Exercise set:
1. Summarize the discussion of database locks below in two sentences.
2. Transcribe the part of the discussion of database locks that begins at the words "Some filters are" and ends after the words "more complex issues.".

======== Exercise passage

You can also add the Workstation ID (WSID) to your connection string. This can be useful in identifying who is actually causing the lock and subsequently what they are doing at the time of the block…
If you have a login procedure as part of your apps usage you can add the logged in user’s name to the connection string. I’ve found this useful in MSSQL Management Studio to then know exactly know who is causing the LOCK because it shows up on the LOCK screen. Then you can ask them what they were doing that caused the lock.
It seems that the workstation Id is already detected, I find it in many views. If I could put whatever value I like in the wsid property, like current user, that would have been nice
Many of the connections are from terminalserver, so the workstation is “thisterm” and “thatterm”. In those cases I can’t see which user is doing the task.
(Edit: Sorry, too early in the morning for me, see you have mentioned the UserId as well. Didn’t know we could use named properties in the connection string from Clarion?)
Yeah, that’s the beauty of the WSID property, you can send a value from Clarion that makes more sense. (And effectively has no impact on MSSQL apart from displaying on some screens where it is useful to know!)
Redo your Clarion Browse to use a single SQL View (With Nolock) to allow dirty reads. If the user goes to update, fetch the real record. Since the row has to be reget, there’s virtually no downside to allowing dirty reads in the browse.
Changing WSID did not work, but I could set “App” property. I set that to APP and username, so we could find the users and narrow it down.
sp_WhoIsActive was helpful in some instances, but most processes are resolved within milliseconds, although they are many.
Triggers was not a problem, but when asked, it turned out that the customer had created stored procedures that were updating the offending tables. These procedures were called during reporting, probably of the same data some other user were working with.
Some filters are insanely complicated. It seems that there are a lot to be gained from having slightly simpler filters that put let strain on server, and rather use client side filtering for the more complex issues.
During profiling, I found that PROP:SQL wraps statements into a single transaction, so that could indeed lock some records.
Yes, without any logouts the ODBC/MSSQL connection will “auto-commit”. That happens for each statement you send to the server. The statements that clarion sends will almost all single record statements (update/insert/delete one row). But if you have written a PROP:SQL, say to replace a Clarion process, then the PROP:SQL update will be a a single transaction.
Mostly that is a good thing – it’s much faster and either it all happens or none of it happens. In the Clarion version if the process craps out in the middle you would have to try and figure out who was changed and who wasn’t. In the single statement version you still have to try and figure out why the statement didn’t work, but you don’t have any half done stuff to clean up.
But in looking for deadlocks, yes, that is a place where Clarion may have locks on multiple rows at the same time (i.e. everything updated by the one PROP:SQL statement).

================
======== Provided material

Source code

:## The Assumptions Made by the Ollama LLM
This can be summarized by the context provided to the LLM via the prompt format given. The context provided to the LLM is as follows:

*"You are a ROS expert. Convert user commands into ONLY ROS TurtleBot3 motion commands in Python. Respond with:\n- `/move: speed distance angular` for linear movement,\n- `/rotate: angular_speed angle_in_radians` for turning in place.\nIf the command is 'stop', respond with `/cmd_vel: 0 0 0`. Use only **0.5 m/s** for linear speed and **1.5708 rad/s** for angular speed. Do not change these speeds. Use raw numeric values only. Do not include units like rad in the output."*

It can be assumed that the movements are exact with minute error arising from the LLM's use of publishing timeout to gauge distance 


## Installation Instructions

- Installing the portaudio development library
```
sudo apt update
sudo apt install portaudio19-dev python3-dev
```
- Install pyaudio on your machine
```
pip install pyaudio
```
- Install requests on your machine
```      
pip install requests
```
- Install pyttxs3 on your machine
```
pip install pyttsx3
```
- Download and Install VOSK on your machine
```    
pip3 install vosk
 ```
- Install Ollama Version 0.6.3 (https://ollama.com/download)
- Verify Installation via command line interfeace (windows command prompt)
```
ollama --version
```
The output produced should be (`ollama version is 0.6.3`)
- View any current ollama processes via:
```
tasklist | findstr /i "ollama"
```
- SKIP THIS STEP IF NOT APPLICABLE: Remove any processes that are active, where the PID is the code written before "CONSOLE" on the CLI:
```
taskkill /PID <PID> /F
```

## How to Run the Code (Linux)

================

Answers by task:
1. Posters suggest putting a workstation ID or the logged-in user's name into the connection string to see who is causing a lock, and one reports that changing WSID did not work but setting the "App" property to the app and username did. They also note that a PROP:SQL update runs as a single transaction and can hold locks on many rows at once, while the statements Clarion sends are almost all single-record statements that auto-commit.

2.
Some filters are insanely complicated. It seems that there are a lot to be gained from having slightly simpler filters that put let strain on server, and rather use client side filtering for the more complex issues.